SANTA CLARA – Several homes in Santa Clara are being torn down in preparation for work to stabilize a hillside that has been slipping for decades.
Two homes on Crestview Drive and one on Cinnamon Circle were purchased by the city in the past three months.
A second home on Cinnamon Circle has been owned by the city for a decade or more.
Two vacant lots have also been purchased; city workers are in the final stages of tearing down the houses.
The demolitions will make way for a project that is expected to stabilize the hill and prevent damage to more homes.
“We’re hoping,” Santa Clara Mayor Rick Rosenberg said. “No guarantees with a landslide, but we’re hoping. At least it’s going to increase the factor of safety for the remaining homes.”

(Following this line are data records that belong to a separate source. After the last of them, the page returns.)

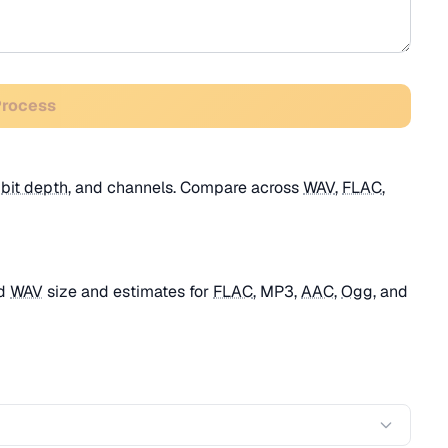
Process
,
bit depth
, and channels. Compare across
WAV
,
FLAC
,
ed
WAV
size and estimates for
FLAC
, MP3,
AAC
,
Ogg
, and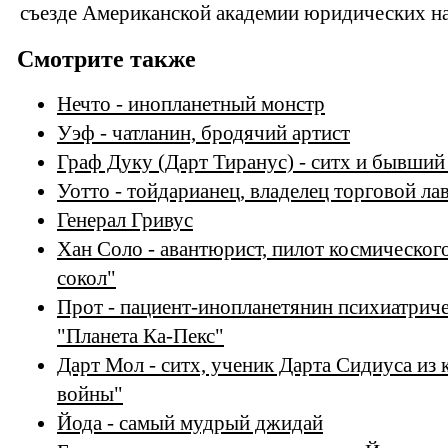
съезде Американской академии юридических нау
Смотрите также
Нечто - инопланетный монстр
Уэф - чатланин, бродячий артист
Граф Дуку (Дарт Тиранус) - ситх и бывши
Уотто - тойдарианец, владелец торговой ла
Генерал Гривус
Хан Соло - авантюрист, пилот космическог
сокол"
Прот - пациент-инопланетянин психиатрич
"Планета Ка-Пекс"
Дарт Мол - ситх, ученик Дарта Сидиуса из
войны"
Йода - самый мудрый джидай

The slide, located near Truman Drive on the southern edge of Santa Clara Heights, is believed to be caused by several factors, Rosenberg said.
“It’s a combination of the steep slope and the ground water that gets introduced into the soil, and then gravity does its work.”
Attempts to pinpoint the source of the water have been unsuccessful and repeated efforts have been made to stabilize the hillside. At least 26 homes have been impacted by the slide, Rosenberg said previously.
The stabilization effort will include grading the top of the hillside to remove weight from the top of the slide area, installing ground water drains and building an earthen buttress at the base of the slide.
Behind homes on Cinnamon Circle, the hillside has sloughed away and created a nearly vertical drop-off.
“We’re going to take that vertical scar that was there by the Hafen home, and flatten it out … and then use that material to build a buttress at the bottom,” Rosenberg said.
After the design work has been completed, the earthworks portion of the project will be put out for bid. Rosenberg hopes work will begin by the end of August or the first of September.
Five boreholes have already been drilled in the hillside as part of a geotechnical engineering study. The city council is expected to authorize funding for three more holes to help determine the best way to build the buttress at a regular council meeting Wednesday at 5 p.m.
“There are some sandstone layers in there that have a big impact on where you put that buttress for it to help stabilize the slide,” Rosenberg said. Sandstone layers are intermixed with mudstone and clay layers.
“The sandstone layers hold the water and provide a little bit of stability, but you’ve got to know where they’re at in order to actually design your drains and your buttress down at the bottom.”
The total cost of the project is estimated at $1,562,713, including the property purchase and hillside stabilization.
A FEMA grant will cover 75 percent of the cost. It is hoped that a $351,000 Community Impact Board loan and the city’s contribution of $20,000 in cash and another nearly $20,000 of in-kind contributions will cover the balance of the project.